─── RECORDS FOR THIS EXERCISE

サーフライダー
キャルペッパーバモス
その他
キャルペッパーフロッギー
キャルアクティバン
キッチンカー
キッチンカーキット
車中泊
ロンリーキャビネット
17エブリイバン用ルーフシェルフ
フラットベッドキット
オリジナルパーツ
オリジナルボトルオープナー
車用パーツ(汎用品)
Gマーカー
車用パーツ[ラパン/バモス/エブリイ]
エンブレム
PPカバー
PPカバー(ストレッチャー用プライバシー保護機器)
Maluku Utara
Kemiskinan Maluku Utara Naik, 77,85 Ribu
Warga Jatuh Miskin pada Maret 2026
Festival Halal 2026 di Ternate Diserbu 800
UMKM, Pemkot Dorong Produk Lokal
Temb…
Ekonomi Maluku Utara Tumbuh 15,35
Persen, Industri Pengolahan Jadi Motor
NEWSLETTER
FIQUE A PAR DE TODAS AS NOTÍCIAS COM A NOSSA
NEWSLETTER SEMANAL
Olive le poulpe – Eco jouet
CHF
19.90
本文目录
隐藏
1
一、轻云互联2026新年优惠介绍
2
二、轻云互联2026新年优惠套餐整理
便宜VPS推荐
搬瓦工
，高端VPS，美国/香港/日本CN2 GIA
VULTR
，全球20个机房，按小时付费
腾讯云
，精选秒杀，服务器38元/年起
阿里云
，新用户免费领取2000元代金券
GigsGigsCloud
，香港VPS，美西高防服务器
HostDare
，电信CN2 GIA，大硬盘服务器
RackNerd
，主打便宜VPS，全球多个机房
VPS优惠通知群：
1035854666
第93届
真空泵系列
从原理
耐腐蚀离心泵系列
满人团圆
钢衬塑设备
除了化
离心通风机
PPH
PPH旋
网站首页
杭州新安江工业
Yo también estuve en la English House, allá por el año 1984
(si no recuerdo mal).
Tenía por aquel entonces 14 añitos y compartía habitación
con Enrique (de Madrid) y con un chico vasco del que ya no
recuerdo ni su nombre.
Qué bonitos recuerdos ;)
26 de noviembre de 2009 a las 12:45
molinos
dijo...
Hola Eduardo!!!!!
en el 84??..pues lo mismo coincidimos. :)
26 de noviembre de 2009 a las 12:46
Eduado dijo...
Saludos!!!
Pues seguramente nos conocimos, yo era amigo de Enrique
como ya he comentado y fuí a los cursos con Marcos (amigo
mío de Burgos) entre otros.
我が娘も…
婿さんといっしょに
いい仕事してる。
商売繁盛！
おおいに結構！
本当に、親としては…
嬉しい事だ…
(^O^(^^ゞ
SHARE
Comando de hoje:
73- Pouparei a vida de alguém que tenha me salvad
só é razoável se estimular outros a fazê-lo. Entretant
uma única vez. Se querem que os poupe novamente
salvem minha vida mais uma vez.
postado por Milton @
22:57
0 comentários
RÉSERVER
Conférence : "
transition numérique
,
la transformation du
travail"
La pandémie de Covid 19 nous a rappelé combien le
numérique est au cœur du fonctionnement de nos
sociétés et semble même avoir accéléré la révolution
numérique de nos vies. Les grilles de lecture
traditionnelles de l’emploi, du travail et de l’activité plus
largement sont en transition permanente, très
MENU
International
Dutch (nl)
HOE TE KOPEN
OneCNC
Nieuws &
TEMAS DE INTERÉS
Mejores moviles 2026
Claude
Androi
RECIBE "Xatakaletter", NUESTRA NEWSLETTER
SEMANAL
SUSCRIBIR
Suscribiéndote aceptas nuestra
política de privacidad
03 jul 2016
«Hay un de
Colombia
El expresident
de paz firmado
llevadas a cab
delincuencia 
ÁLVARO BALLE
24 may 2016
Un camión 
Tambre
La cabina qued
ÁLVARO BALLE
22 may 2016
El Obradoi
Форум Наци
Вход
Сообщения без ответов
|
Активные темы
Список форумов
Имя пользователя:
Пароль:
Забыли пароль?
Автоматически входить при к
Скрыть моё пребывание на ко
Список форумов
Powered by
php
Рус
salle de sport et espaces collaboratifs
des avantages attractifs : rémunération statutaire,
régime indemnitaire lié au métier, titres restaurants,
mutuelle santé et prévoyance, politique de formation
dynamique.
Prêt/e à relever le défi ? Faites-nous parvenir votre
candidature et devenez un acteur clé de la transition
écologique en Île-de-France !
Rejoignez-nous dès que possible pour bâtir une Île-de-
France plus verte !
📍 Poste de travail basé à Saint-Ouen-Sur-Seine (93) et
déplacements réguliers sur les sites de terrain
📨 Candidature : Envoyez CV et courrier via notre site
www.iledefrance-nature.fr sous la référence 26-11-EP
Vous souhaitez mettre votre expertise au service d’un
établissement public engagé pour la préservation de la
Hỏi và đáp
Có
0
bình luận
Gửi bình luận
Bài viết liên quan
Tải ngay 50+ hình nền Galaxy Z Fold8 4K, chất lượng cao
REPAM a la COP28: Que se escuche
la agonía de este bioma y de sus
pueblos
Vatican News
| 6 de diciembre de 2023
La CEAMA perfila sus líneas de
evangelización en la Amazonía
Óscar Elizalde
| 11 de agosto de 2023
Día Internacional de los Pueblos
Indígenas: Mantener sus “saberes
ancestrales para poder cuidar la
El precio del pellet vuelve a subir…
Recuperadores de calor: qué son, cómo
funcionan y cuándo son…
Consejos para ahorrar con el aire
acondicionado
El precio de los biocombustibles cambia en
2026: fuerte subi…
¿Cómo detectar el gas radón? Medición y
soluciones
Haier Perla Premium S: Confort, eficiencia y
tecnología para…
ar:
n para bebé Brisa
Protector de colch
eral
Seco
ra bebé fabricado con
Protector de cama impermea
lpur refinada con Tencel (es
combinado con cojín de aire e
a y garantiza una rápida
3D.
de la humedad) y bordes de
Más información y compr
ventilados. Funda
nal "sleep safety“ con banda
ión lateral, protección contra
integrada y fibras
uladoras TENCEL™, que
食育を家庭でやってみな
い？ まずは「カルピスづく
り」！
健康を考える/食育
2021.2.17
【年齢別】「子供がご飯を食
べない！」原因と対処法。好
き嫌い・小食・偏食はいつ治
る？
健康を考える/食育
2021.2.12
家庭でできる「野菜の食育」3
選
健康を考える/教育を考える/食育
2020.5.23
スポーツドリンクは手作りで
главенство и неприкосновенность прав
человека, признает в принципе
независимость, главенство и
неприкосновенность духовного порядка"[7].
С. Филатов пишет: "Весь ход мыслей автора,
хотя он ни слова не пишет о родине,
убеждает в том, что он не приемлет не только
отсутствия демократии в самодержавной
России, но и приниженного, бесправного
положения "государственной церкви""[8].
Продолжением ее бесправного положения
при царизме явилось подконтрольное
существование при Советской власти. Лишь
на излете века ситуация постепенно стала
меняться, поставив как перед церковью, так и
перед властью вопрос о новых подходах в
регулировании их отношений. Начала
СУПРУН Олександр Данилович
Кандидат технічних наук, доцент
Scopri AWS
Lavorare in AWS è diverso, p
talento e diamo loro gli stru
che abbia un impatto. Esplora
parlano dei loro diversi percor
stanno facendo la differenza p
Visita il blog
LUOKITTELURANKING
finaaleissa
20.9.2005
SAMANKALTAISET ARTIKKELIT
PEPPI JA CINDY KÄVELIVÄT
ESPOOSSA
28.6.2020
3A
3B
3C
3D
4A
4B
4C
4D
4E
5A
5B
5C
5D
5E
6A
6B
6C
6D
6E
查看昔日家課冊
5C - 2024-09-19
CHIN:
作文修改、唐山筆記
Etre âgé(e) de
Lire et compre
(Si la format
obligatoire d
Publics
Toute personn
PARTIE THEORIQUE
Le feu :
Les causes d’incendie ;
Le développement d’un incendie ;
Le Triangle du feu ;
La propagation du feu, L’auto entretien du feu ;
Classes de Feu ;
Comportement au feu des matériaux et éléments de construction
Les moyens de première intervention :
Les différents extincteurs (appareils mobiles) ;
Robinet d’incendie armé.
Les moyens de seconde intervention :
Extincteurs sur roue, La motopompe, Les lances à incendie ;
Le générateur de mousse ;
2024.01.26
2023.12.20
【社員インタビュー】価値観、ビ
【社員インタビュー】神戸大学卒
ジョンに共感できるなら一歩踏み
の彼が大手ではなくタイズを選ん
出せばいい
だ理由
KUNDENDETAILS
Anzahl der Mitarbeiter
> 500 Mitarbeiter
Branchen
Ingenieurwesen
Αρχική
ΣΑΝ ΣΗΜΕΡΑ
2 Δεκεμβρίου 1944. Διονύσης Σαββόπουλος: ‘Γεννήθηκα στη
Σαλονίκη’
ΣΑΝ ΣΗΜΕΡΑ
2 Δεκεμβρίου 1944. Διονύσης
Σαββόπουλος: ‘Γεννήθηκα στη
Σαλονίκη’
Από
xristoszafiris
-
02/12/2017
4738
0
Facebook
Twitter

──────

### PROBLEM STATEMENT:
What belongs in the answer is each line of the listing that contains the word "бесправного".

### ANSWER FOR THE TASK:
России, но и приниженного, бесправного
Продолжением ее бесправного положения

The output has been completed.